Rozov’s collaboration with the Central Children’s Theater was especially successful. His plays for the theater, Good Luck! (1954), In Search of Joy (1957), Unequal Battle (1960), and Before Supper (1962), were staged by A. V. Efros. Rozov was also successful in his work with the Sovremennik Theater, which opened in 1957 with The Eternally Alive, a play based on a theme of civic duty. In 1967 the Sovremennik Theater staged The Traditional Reunion, in which the author brings together maturing and aging graduates of different ages.
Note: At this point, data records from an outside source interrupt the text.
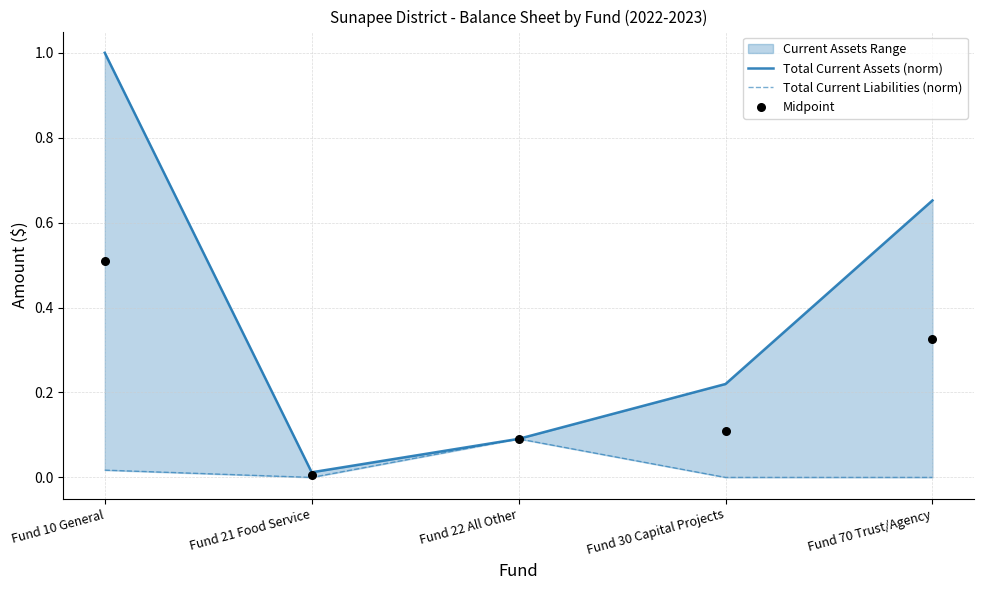

At which category is the sum across all series the highest?

Fund 10 General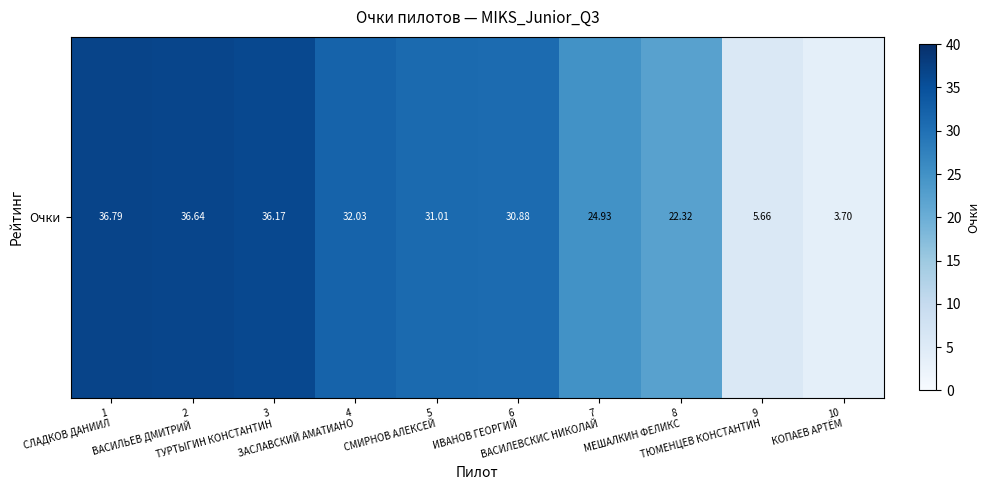

What is the change in value from 6
ИВАНОВ ГЕОРГИЙ to 9
ТЮМЕНЦЕВ КОНСТАНТИН?

-25.2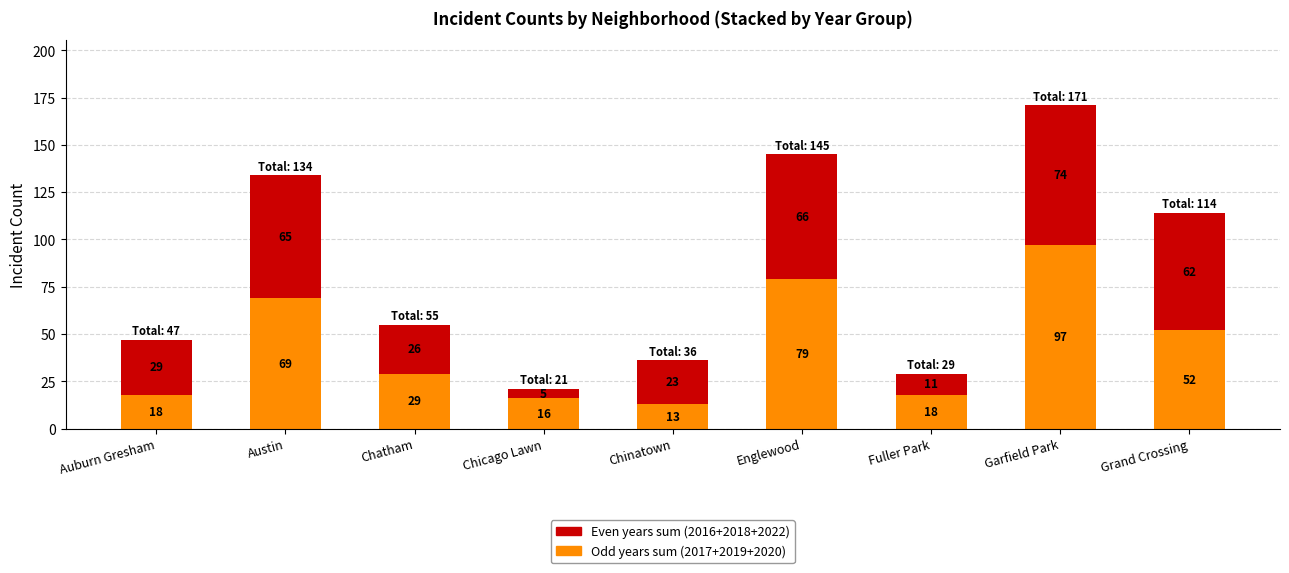

What is the total value across all series at Englewood?

145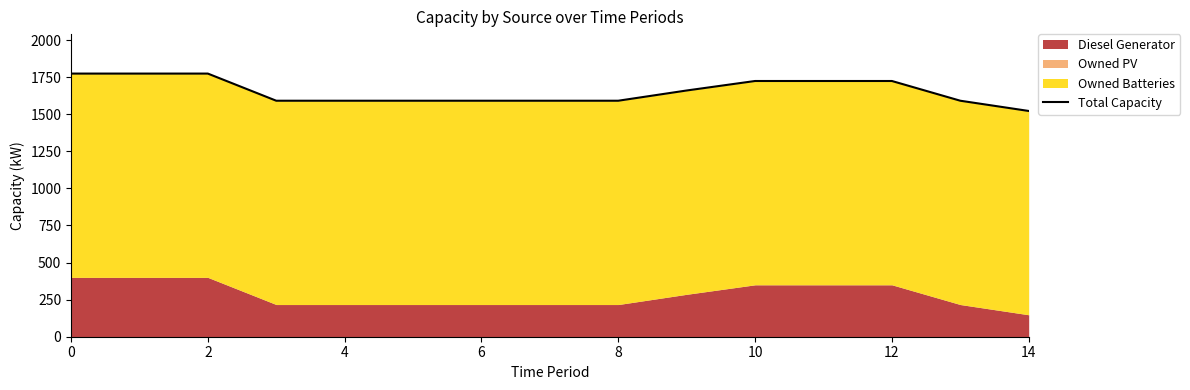

What is the difference between the maximum and minimum values?

252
Rozov has always been concerned with the world of youth and has consistently developed the themes of an individual’s duty to himself and dedication to his vocation. Plays based on these themes include The Wedding Day (staged 1964), The Clown (staged 1966), From Evening to Midday (staged 1970), and Situation (staged 1973). Filled with civic spirit, Rozov’s plays are devoid of oratory, which befits the intimate quality of his comedies and dramas. His plays are often staged both within and outside the USSR. His plays that have been made into films include Good Luck! (1956), In Search of Joy (the film Noisy Day, 1961), and Eternally Alive (film The Cranes Are Flying, 1957). Rozov has dramatized Goncharov’s novel A Common Story (staged by the Sovremennik Theater, 1966; State Prize of the USSR, 1967). Rozov has been awarded three orders.

WORKS

Moi shestidesiatye… P’esy i stat’i. [Epilogue by O. Tabakov.] Moscow, 1969.
V dobryi chas! P’esy. Moscow, 1973.

REFERENCE

Anastas’ev, A. Viktor Rozov: Ocherk tvorchestva. Moscow, 1966.